Un conservateur, un document – Les bat books
Parmi les quelque 40 000 manuscrits européens médiévaux conservés à la BnF, que trouve-t-on ? Une immense majorité de codex, le format de livre le plus répandu depuis le début du Moyen Âge, constitué de feuilles de parchemin ou de papier pliées en deux, rassemblées en cahiers et cousues le long de ce pli central. Quelques rouleaux de papyrus, parchemin ou papier, communs dans l’Antiquité. Mais aussi trois exemplaires d’un type de manuscrit beaucoup plus rare (seulement une soixantaine connus dans le monde) appelé bat book – littéralement « livre chauve-souris ».
Sous les ailes des bat books
Cette dénomination fait écho à l’apparence curieuse de ces ouvrages. L’historien néerlandais Johann Gumbert, qui a forgé l’appellation, l’expliquait ainsi : « Au repos, ils pendent la tête en bas, tout repliés, mais, au moment d’entrer en action, ils dressent leur tête et ouvrent larges leurs ailes. » En France, au Moyen Âge, on les appelait « livres en forme de cliquette de ladre », par analogie avec l’instrument de bois que les lépreux agitaient pour signaler leur présence et inviter (déjà) à la distanciation. Car les feuilles de parchemin des bat books ne sont pas cousues le long d’un pli, mais sur un petit onglet marginal qui leur donne cette forme caractéristique. Pliées plusieurs fois pour obtenir un livre de petit format, ces feuilles peuvent facilement être dépliées pour parcourir d’un coup d’œil un long texte, une image ou un tableau difficiles à scinder sur plusieurs pages.

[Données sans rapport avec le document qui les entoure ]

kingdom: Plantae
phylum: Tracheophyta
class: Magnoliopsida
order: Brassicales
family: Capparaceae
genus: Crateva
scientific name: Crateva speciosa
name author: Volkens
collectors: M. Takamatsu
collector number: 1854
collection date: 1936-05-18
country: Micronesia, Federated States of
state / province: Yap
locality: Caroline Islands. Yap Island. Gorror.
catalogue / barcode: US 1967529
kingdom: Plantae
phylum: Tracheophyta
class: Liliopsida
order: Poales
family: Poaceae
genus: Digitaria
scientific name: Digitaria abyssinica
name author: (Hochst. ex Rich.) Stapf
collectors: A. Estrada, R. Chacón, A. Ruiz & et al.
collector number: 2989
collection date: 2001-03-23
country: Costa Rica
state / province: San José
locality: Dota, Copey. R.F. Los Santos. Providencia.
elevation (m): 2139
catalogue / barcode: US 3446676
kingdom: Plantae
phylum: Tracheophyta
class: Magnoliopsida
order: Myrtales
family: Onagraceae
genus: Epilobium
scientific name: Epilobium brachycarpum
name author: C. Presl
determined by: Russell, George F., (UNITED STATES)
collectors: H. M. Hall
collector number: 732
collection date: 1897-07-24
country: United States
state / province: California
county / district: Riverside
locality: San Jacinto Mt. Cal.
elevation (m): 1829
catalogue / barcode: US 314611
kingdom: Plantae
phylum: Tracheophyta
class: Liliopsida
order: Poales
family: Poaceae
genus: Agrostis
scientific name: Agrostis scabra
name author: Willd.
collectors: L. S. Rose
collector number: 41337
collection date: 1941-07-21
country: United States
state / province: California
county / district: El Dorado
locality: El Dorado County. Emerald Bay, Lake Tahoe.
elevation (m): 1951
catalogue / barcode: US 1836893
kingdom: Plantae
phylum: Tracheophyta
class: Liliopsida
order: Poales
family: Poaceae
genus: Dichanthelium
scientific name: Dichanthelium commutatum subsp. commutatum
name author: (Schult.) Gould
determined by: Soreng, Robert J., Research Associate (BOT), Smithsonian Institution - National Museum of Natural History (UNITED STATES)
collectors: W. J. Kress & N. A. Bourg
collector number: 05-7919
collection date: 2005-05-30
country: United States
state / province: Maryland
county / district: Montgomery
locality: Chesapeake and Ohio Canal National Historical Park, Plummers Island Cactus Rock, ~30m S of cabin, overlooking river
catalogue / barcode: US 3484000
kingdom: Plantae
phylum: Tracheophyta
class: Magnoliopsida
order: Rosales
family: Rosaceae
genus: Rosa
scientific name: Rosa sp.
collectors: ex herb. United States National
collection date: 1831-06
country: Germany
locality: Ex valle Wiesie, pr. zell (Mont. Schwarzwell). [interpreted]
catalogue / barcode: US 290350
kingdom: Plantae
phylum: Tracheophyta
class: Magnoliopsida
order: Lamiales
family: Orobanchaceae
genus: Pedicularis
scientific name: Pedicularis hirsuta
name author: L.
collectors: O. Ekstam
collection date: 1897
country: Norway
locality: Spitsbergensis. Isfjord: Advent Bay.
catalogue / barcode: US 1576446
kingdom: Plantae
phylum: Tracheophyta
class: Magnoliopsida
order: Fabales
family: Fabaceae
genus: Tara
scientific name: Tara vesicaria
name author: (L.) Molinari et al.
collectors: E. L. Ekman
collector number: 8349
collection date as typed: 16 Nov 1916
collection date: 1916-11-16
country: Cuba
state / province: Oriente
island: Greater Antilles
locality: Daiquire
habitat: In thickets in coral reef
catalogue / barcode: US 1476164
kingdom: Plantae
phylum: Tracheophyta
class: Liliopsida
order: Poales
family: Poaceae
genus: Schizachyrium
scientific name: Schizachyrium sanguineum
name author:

Un vecteur privilégié pour les calendriers
Cette technique du livre à plis est probablement apparue au XIIIe siècle, en réponse au besoin de livres légers et transportables pour partir en voyage. Si elle a rapidement été concurrencée par d’autres procédés de miniaturisation comme les bibles de poche – manuscrits de très petit format constitués de feuilles de parchemin très fin et calligraphiés d’une écriture de taille réduite –, elle a tout de même perduré aux XIVe et XVe siècles pour diffuser un type d’écrit particulier – les calendriers.
À cette époque, les élites font face au dérèglement du calendrier julien, en usage depuis César. Non seulement l’année est trop courte, provoquant le décalage des saisons, mais le système de concordance avec le calendrier lunaire, le fameux nombre d’or, recule lui aussi d’un jour tous les trois cents ans, avec pour conséquence le déphasage visible entre la pleine lune observée dans le ciel et le calendrier. Cela n’est pas pris à la légère par les autorités civiles, car un grand nombre d’échéances civiles comme religieuses sont adossées à la date de Pâques, premier dimanche après la pleine lune de printemps, et ainsi sujettes à caution. L’une des réponses – avant la réforme grégorienne du calendrier qui n’intervient qu’au XVIe siècle – est la diffusion de calendriers « améliorés » donnant la date et l’heure astronomiques des nouvelles lunes et des pleines lunes, le jour de la semaine et les principales fêtes liturgiques pour un cycle complet de 76 ans. Ces calendriers sont bien entendu reproduits dans des livres reliés classiques, mais le format bat book, plus facile à transporter, permet alors d’inclure de grands tableaux mensuels. Ainsi sont-ils mis à profit par les religieux itinérants, les astrologues et les médecins dont l’art dépend beaucoup des phases de la lune, avant de disparaître au XVIe siècle, sans doute sous la concurrence de l’imprimé.